I have no idea why or what happened to him and may have unfairly asserted that a couple of missed pickups where his fault when it's equally possible the line was a problem, but the overall trend was shocking. Insane, and shocking. I mean:
So! Let's fix that. Can we fix that? I don't know but I am going to assume yes because otherwise I will die right here right now.
DRAKE JOHNSON is likely to get first crack at third-down back, given his apparent third-place finish in the tailback derby and his reputation as Michigan's best pass blocker. As for what Drake Johnson's like, see above. We don't really know yet.
Justice Hayes is hanging around at #4 [Fuller]
Michigan will also play JUSTICE HAYES, who was reputed to be a spread-oriented space back coming out of high school but decided on Michigan anyway. He's struggled to get off the bench thus far in his career, which is alarming since he was a junior last year and Toussaint was doing all that stuff above. Hayes did get some time as the season went on, mostly as a quick release valve in the short passing game.

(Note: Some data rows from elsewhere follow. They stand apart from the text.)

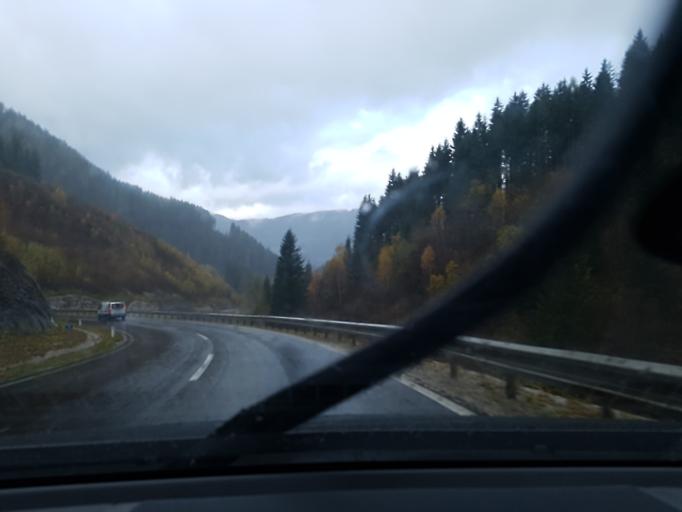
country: AT
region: Styria
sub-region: Politischer Bezirk Liezen
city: Trieben
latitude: 47.4749
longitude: 14.4849
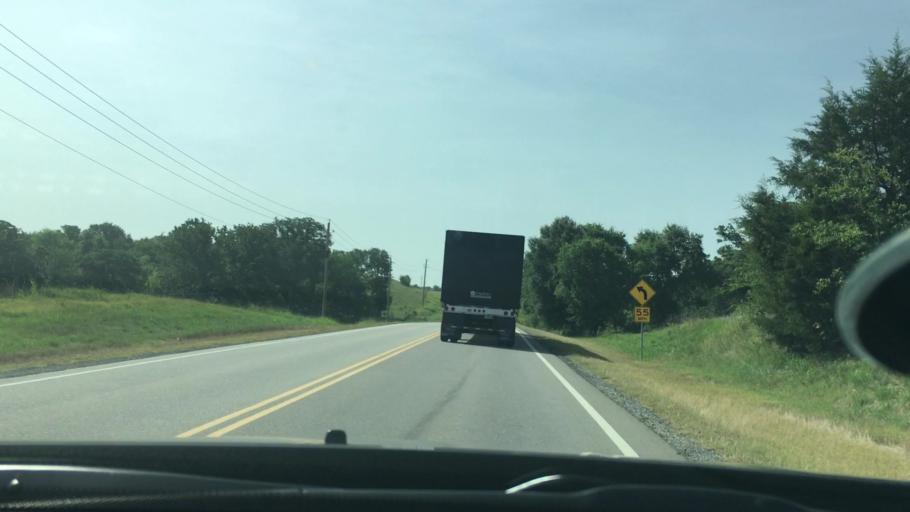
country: US
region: Oklahoma
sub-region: Atoka County
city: Atoka
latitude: 34.4068
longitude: -96.1803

It seems like that's going to be his role, if he in fact has one. Hoke:
"Justice (Hayes) caught the ball out of the backfield well. There was (a blitz where) he stepped up and took on the linebacker, did a great job."
He is pigeonholed. For what it's worth, I thought Hayes was a viable option after the spring scrimmage:
On the few runs on which tailbacks had an opportunity to do something notable it was usually Justice Hayes doing the notable thing. He had a couple of quality cuts in tight areas that got him a nice chunk. … There's no reason that Hayes shouldn't be given a look as the feature back after last year's lack of production all around and his evident ability. He was no slouch as a recruit, and being able to pick through traffic is a nice skill to have.

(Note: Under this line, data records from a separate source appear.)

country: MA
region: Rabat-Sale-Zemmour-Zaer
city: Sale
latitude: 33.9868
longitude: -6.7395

I was pretty frustrated when Hoke mentioned Hayes strictly as a third down back afterwards. Michigan seems to insist on having big guys at tailback under Hoke. Maybe he's not replicating the promise that admittedly tiny sample size suggests.
Hayes probably isn't going to get more than a few carries with Johnson horning in on his third down role, and then maybe he'll get a dozen catches on top of those—Michigan does seem to be emphasizing quick swings out of the backfield for which Hayes is well-suited.
PROBABLY THE LAST GUY
Even if no one else believed it, Michigan brought WYATT SHALLMAN [recruiting profile] in as a mondo tailback last year, and Shallman did play there during the fall scrimmage. He may be an H-back long term; this year he's an interesting option for the role Michigan invented late last year when Joe Kerridge started getting a bunch of snaps next to Gardner in shotgun formations. Kerridge was just there to block; Shallman may be able to provide FB-style blocking while being more of a threat to do something with the ball.
And the probably: USC transfer TY ISAAC is around, hoping he gets a waiver so he can play this year. Given the way Michigan has approached his practice time—scout team—that does not seem likely. Hoke just mentioned that Michigan hasn't heard anything about Isaac's "appeal," so they've been shot down once already. Wait 'til next year.